Thursday, September 30, 2010

GHC10: Cloudy with a Chance of Security, Another perspective

I was excited to see one of the women I had breakfast with, Gerlinde Zibulski (SAP, AG), on the panel, as we were already having fascinating discussions on security and data privacy this morning.  Other panelists include Kore Koubourlis (Microsoft), Linda Berardi (StraTerra Partners, LLC), and Alyssa Henry (Amazon Simple Storage Service).

This panel starts out with a great explanation of cloud computing: you pay for what you use, not for provisioning the system. Great for smaller companies that want to be able to change platforms or other directions quickly.  Customers can focus on doing work, not trying to piece together a system from scratch.

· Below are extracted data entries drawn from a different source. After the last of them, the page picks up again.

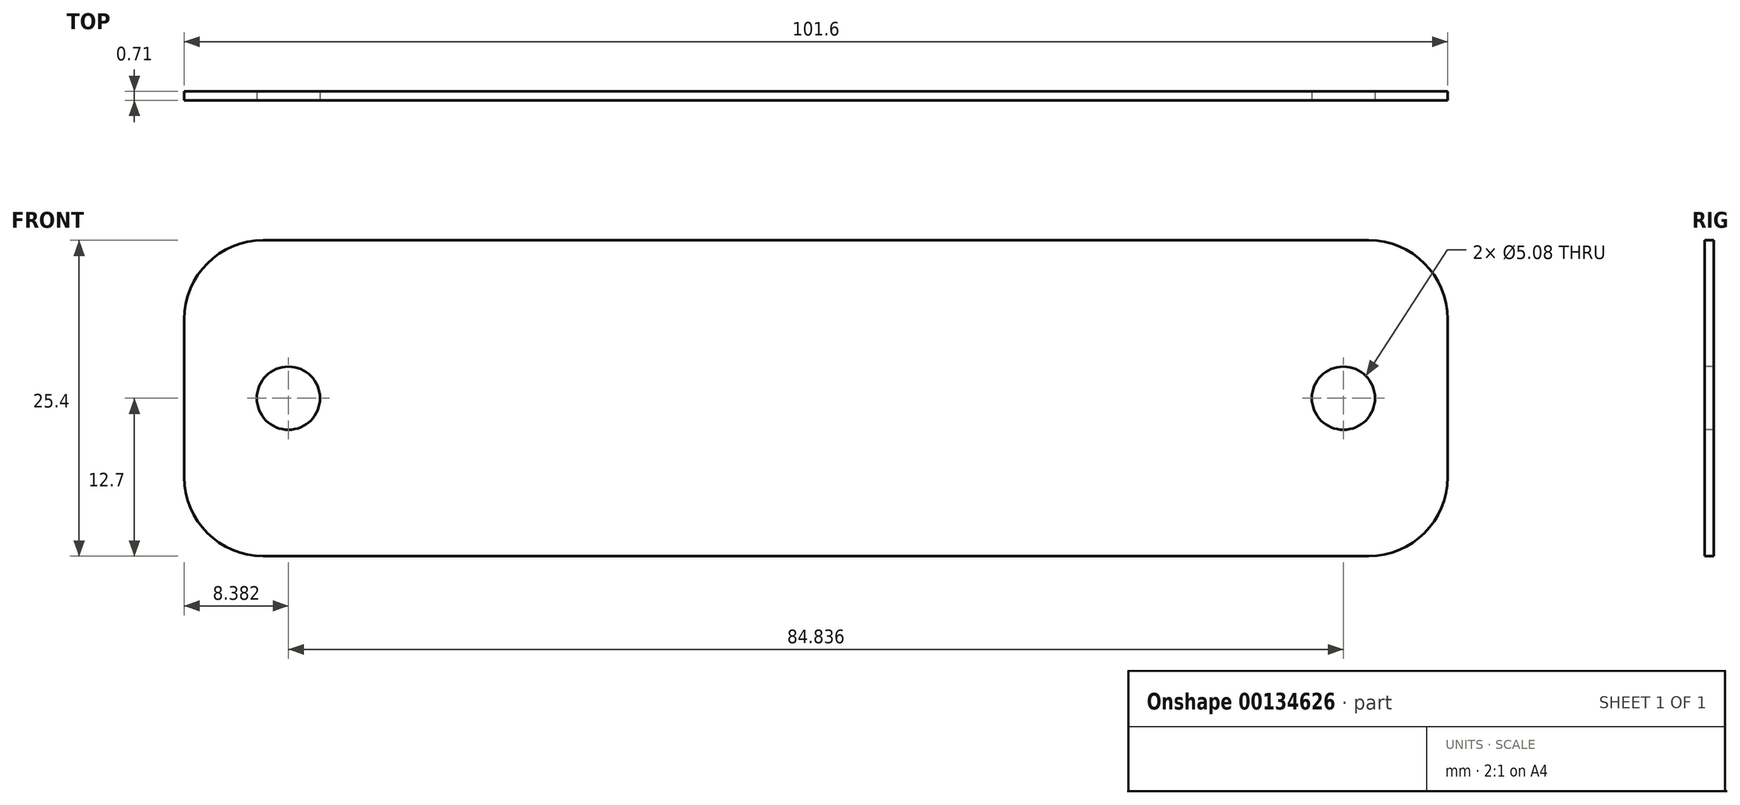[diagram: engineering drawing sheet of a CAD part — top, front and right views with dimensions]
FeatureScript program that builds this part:
annotation { "Feature Type Name" : "Feature", "Feature Type Description" : "" }
export const myFeature = defineFeature(function(context is Context, id is Id, definition is map)
    precondition{}
    {
        {
            var Q0;
            Q0=qCreatedBy(makeId("Front.planeOp"),FACE);
            var sketch = newSketch(context, id + "F0", { "sketchPlane" : qUnion([Q0])});
            skLineSegment(sketch, "E0", {"start": v(-40.8, 29.95) * mm, "end": v(48.1, 29.95) * mm});
            skLineSegment(sketch, "E1", {"start": v(-47.14, 23.6) * mm, "end": v(-47.14, 10.9) * mm});
            skLineSegment(sketch, "E2", {"start": v(-40.8, 4.55) * mm, "end": v(48.1, 4.55) * mm});
            skLineSegment(sketch, "E3", {"start": v(54.46, 10.9) * mm, "end": v(54.46, 23.6) * mm});
            skPoint(sketch, "E4.visualSharp", {"position": v(-47.14, 29.95) * mm});
            skArc(sketch, "E4.filletArc", {"start": v(-40.8, 29.95) * mm, "mid": v(-45.28, 28.1) * mm, "end": v(-47.14, 23.6) * mm});
            skPoint(sketch, "E5.visualSharp", {"position": v(-47.14, 4.55) * mm});
            skArc(sketch, "E5.filletArc", {"start": v(-47.14, 10.9) * mm, "mid": v(-45.28, 6.41) * mm, "end": v(-40.8, 4.55) * mm});
            skPoint(sketch, "E6.visualSharp", {"position": v(54.46, 29.95) * mm});
            skArc(sketch, "E6.filletArc", {"start": v(54.46, 23.6) * mm, "mid": v(52.6, 28.1) * mm, "end": v(48.1, 29.95) * mm});
            skPoint(sketch, "E7.visualSharp", {"position": v(54.46, 4.55) * mm});
            skArc(sketch, "E7.filletArc", {"start": v(48.1, 4.55) * mm, "mid": v(52.6, 6.41) * mm, "end": v(54.46, 10.9) * mm});
            skSolve(sketch);
        }
        {
            var Q0;
            Q0=makeQuery(id+"F0.imprint","IMPRINT",FACE,{"disambiguationData":[TD([[makeQuery(id+"F0.imprint","IMPRINT",EDGE,{"derivedFrom":sQuery(id+"F0.wireOp",EDGE,"E0")}),-1.0]])]});
            extrude(context, id + "F1", {"entities" : qUnion([Q0]), "depth" : 0.71 * mm});
        }
        {
            var Q0;
            Q0=makeQuery(id+"F1.opExtrude","CAP_FACE",FACE,{"disambiguationData":[OSD([sQuery(id+"F0.wireOp",EDGE,"E0"),sQuery(id+"F0.wireOp",EDGE,"E1"),sQuery(id+"F0.wireOp",EDGE,"E2"),sQuery(id+"F0.wireOp",EDGE,"E3"),sQuery(id+"F0.wireOp",EDGE,"E4.filletArc"),sQuery(id+"F0.wireOp",EDGE,"E5.filletArc"),sQuery(id+"F0.wireOp",EDGE,"E6.filletArc"),sQuery(id+"F0.wireOp",EDGE,"E7.filletArc")])],"isStart":false});
            var sketch = newSketch(context, id + "F2", { "sketchPlane" : qUnion([Q0])});
            skLineSegment(sketch, "E8", {"start": v(-47.14, 17.25) * mm, "end": v(-38.76, 17.25) * mm});
            skLineSegment(sketch, "E9", {"start": v(54.46, 17.25) * mm, "end": v(46.08, 17.25) * mm});
            skCircle(sketch, "E10", {"center": v(-38.76, 17.25) * mm, "radius": 2.54 * mm});
            skCircle(sketch, "E11", {"center": v(46.08, 17.25) * mm, "radius": 2.54 * mm});
            skSolve(sketch);
        }
        {
            var Q0;
            Q0=makeQuery(id+"F2.imprint","IMPRINT",FACE,{"disambiguationData":[TD([[makeQuery(id+"F2.imprint","IMPRINT",EDGE,{"derivedFrom":sQuery(id+"F2.wireOp",EDGE,"E10")}),1.0]])]});
            var Q1;
            Q1=makeQuery(id+"F2.imprint","IMPRINT",FACE,{"disambiguationData":[TD([[makeQuery(id+"F2.imprint","IMPRINT",EDGE,{"derivedFrom":sQuery(id+"F2.wireOp",EDGE,"E11")}),1.0]])]});
            extrude(context, id + "F3", {"entities" : qUnion([Q0, Q1]), "operationType" : NewBodyOperationType.REMOVE, "oppositeDirection" : true, "depth" : 25.4 * mm});
        }
    });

When it comes to security and privacy, you need to think about things like how long can I store this data? How securely does this data need to be stored? What countries can this data be stored in?  Compliance obligations can make this that much more complicated.

By storing your data in the cloud, you can leverage resources of the cloud, like disaster recovery set up, backups, penetration testing, etc. While individual organizations may say they'd like to do these types of things, and they might even have plans to do so, cloud providers have to have this all set up before they even put the cloud online. This is what you're buying from them, it's part of the service.

A funny thing is, while people are often afraid of putting things in the cloud, they actually discover that they have a much better idea of what is happening in the cloud with all the logging than they do for their internal network. There is a big problem with these internal unknown server, with the lack of logs and analysis: you might be paying people to maintain servers and applications that are over provisioned or just not used! True, you could add this type of auditing to your internal servers and applications, but will you?

Because cloud computing was so criticized a few years ago due to inadequate security, you'll often find the security on these servers is much better than anything you would provision yourself. Cloud providers know now that they are being constantly scrutinized, so they have to be secure. The panelist put forth the supposition that they are more secure than anyone's internal servers, but that does kind of miss the point that at least internal servers are... internal :-)

Overall an interesting talk, though I would've like to hear more about how they secured their clouds (where instead there was a lot of why), but it's great seeing so many women that work in security in just one morning!